◆ What the task asks: Here the job is to copy the data exactly and to exclude every image from it.

◆ Data shown:
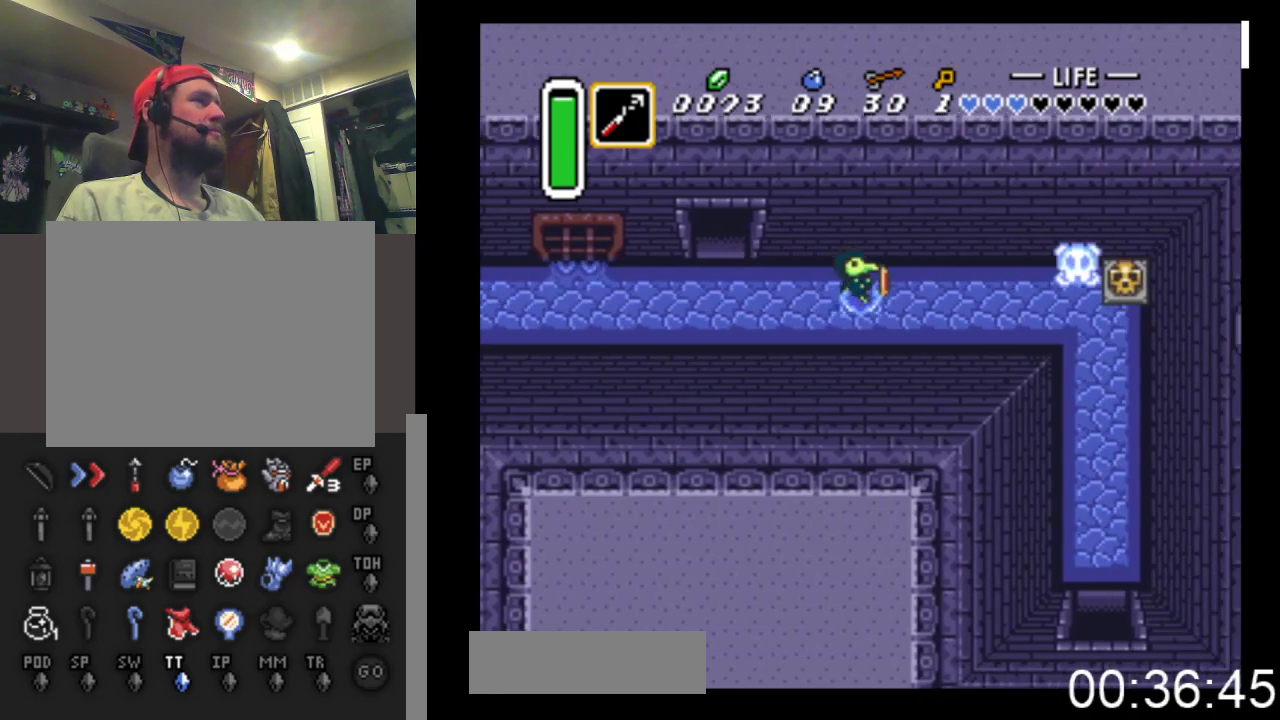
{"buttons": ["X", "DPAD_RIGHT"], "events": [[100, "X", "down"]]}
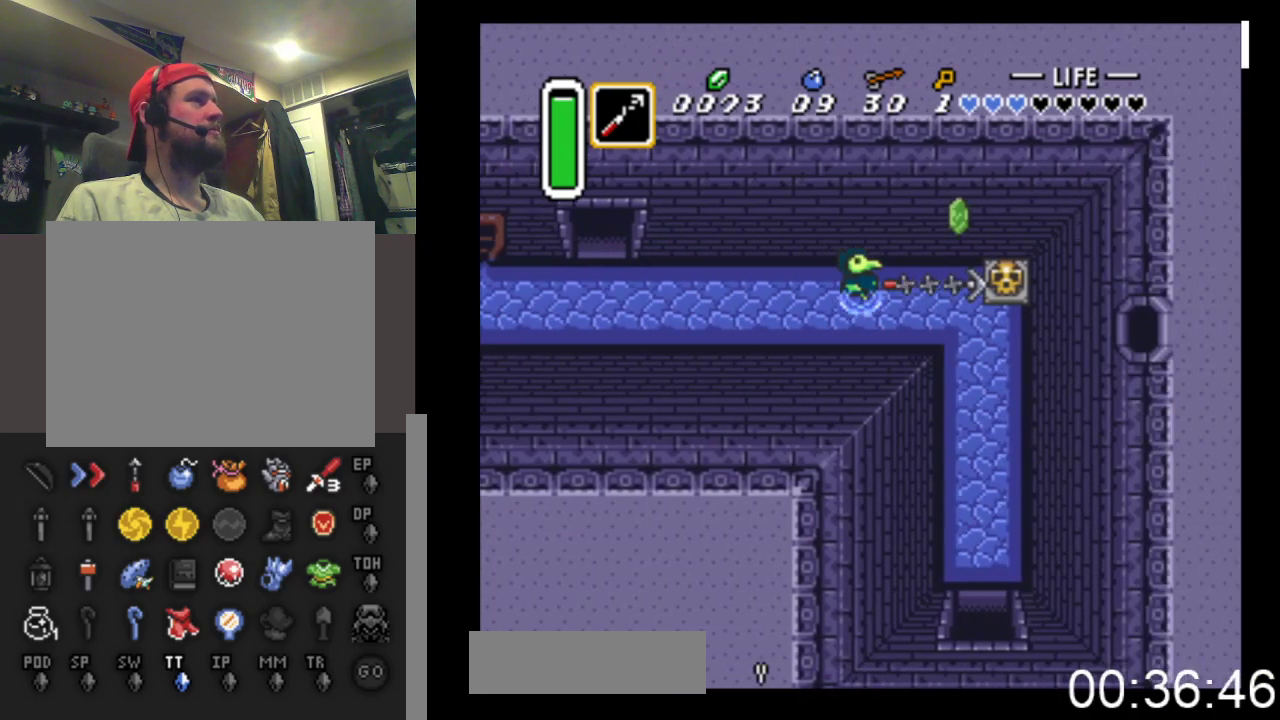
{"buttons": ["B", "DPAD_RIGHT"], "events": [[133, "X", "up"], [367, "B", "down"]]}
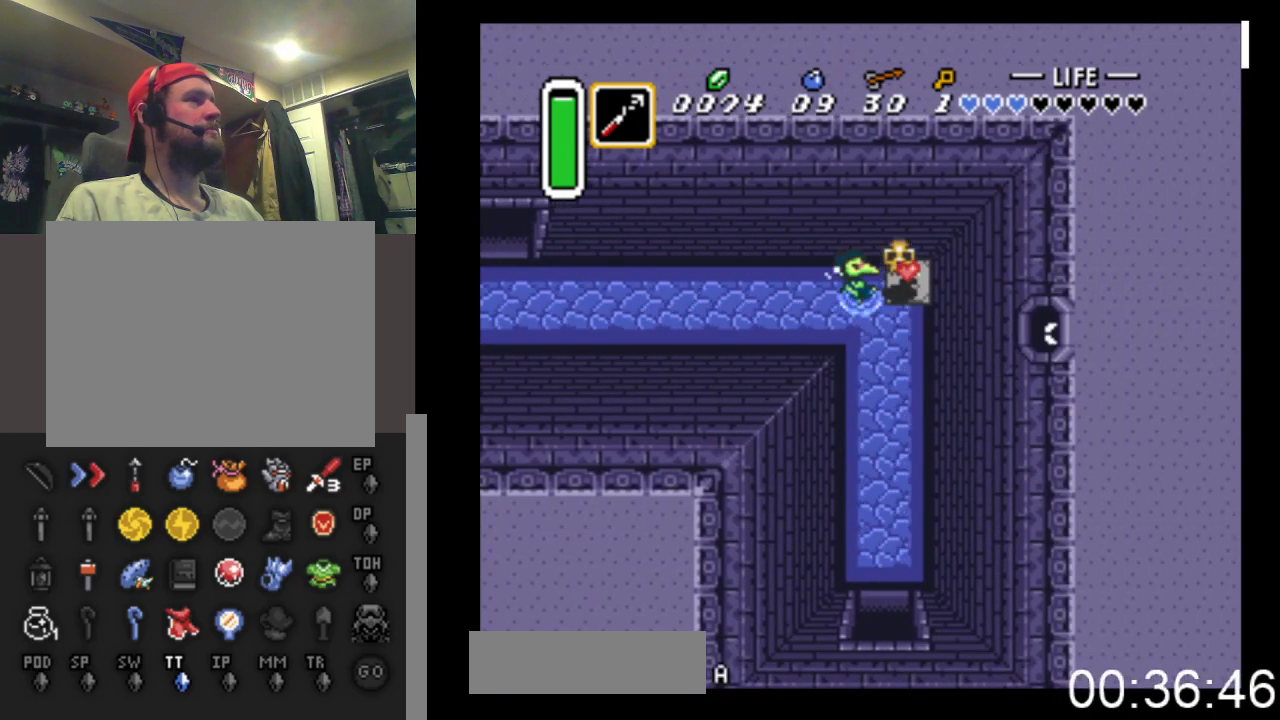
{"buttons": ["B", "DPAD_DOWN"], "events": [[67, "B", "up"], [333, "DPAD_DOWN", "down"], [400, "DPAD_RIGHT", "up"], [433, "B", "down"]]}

◆ Task solution:
{"buttons": ["X", "DPAD_RIGHT"], "events": [[100, "X", "down"]]}
{"buttons": ["B", "DPAD_RIGHT"], "events": [[133, "X", "up"], [367, "B", "down"]]}
{"buttons": ["B", "DPAD_DOWN"], "events": [[67, "B", "up"], [333, "DPAD_DOWN", "down"], [400, "DPAD_RIGHT", "up"], [433, "B", "down"]]}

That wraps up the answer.